The Authoritarian Moment: How the Left Weaponized America’s Institutions Against Dissent is a title that leaves little to the imagination. Ben Shapiro elegantly presents facts, data, and a systematic analysis of our current culture, something his supporters and critics expect. When you read Shapiro’s book, you’ll leave more informed about the diagnosis of the country, but that doesn’t mean you will agree with Shapiro’s prescription.

For those who follow Shapiro’s work, you will find that much of the content is a written form of his podcast and his commentating. Still, the Daily Wire groupies will find many facts-don’t-care-about-your-feelings moments, many cited from left-wing outlets, to educate or re-educate themselves and their communities about the current authoritarianism America is facing. If you are left-leaning or don’t find yourself watching “Shapiro Destroys” videos, you might find yourself frustrated with his rhetoric, but sympathizing with his position. Regardless of where you fall on the spectrum, this book will provide you with a starting point to dialog with your conservative friends.

Unfortunately, Shapiro’s solution to authoritarianism lands flat and leaves the reader disappointed. One of his biggest deficiencies lies in his disregard for the role religious institutions play in combating authoritarianism — a major blind spot considering the role religious communities have played throughout history in combating authoritarian regimes (e.g. William Wilberforce, Dietrich Bonhoeffer, add your own in the comments, etc). Furthermore, the religious institute, while flirting with leftist Marxist ideas, is a significant institution that the left has yet to completely infiltrate.

Spoiler Alert: Shapiro’s Solutions and Their Shortcomings

The final chapter of the book is titled The Choice Before Us. To summarize, there are three major strategies Shapiro puts forward:

  1. Our Refusal is a Weapon – Speak the truth and know that speech is not violence.
  2. Renormalize Our Institution – Set up immoveable groups of colleagues within the institutions (Businesses, Universities, Entertainment, etc.).
  3. Prying Open the Institutions – Take legal action for the freedoms that you value with the goal of getting constitutional protection against political discrimination.

There are two major problems with these solutions. 1) While practical, they lack any description of how to execute them.
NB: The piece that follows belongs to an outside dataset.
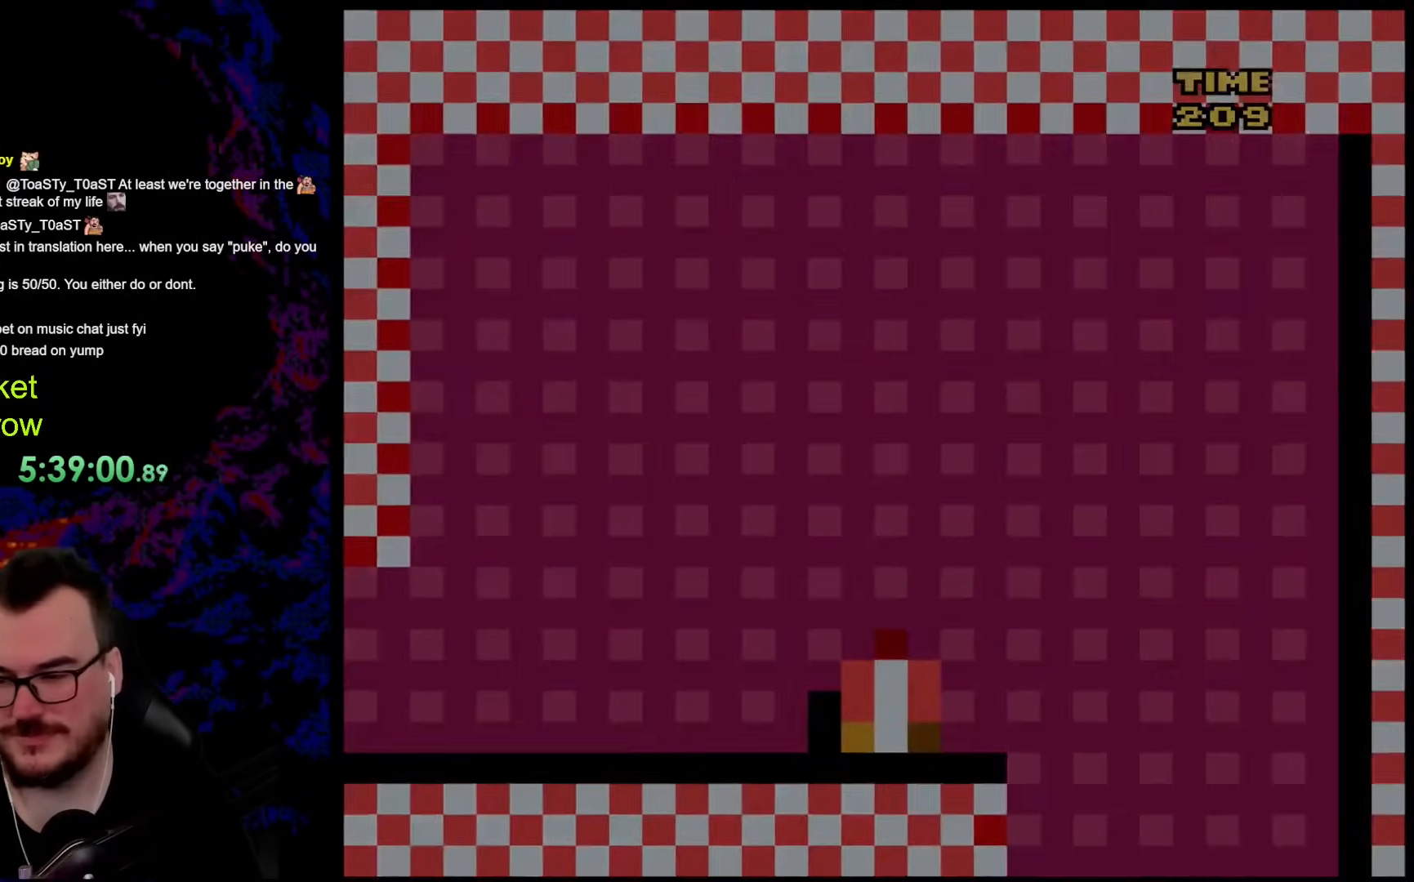
{"buttons": [], "events": []}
Shapiro emulates a classic arm-chair quarterback. It’s unclear whether he is talking to the common man working from home or the closet conservative in Hollywood (#GinaCarano). 2) It completely ignores the fact that the entire world’s work culture has seen a radical change in the last year and a half. So much so, that many of the strategies that Shapiro recommends are already outdated!

Organic social interactions in today’s work force are non-existent. Every message, email, and meeting are based solely around your work — meaning it is difficult to get to know someone at work through Slack, TEAMs, Skype, or email. It is difficult to build friendships in this environment, let alone trust. At a large company, it is not unusual to have worked with coworkers for several months, and never have seen the faces of your colleagues (try hosting an “Ugly-Christmas-Sweater” party on Zoom — it’s an awful experience). Throw into the mix that we conservatives are isolated within an authoritarian corporate structure, where your company has the ability to monitor your message history, via API connections and database queries, and it would be difficult for any movement to get off the ground. In order to organize in the way Shapiro describes, shared experiences are required to determine those within in your circle that are likeminded. But if you never get any experiences with your employees where you can exercise discernment, how are you to form any substantive “intransigent minority” – a group of rights activists – within your organization? Shapiro fails to give any practical advice on how you would organize in these institutions which are now very “dystopian” in their environment.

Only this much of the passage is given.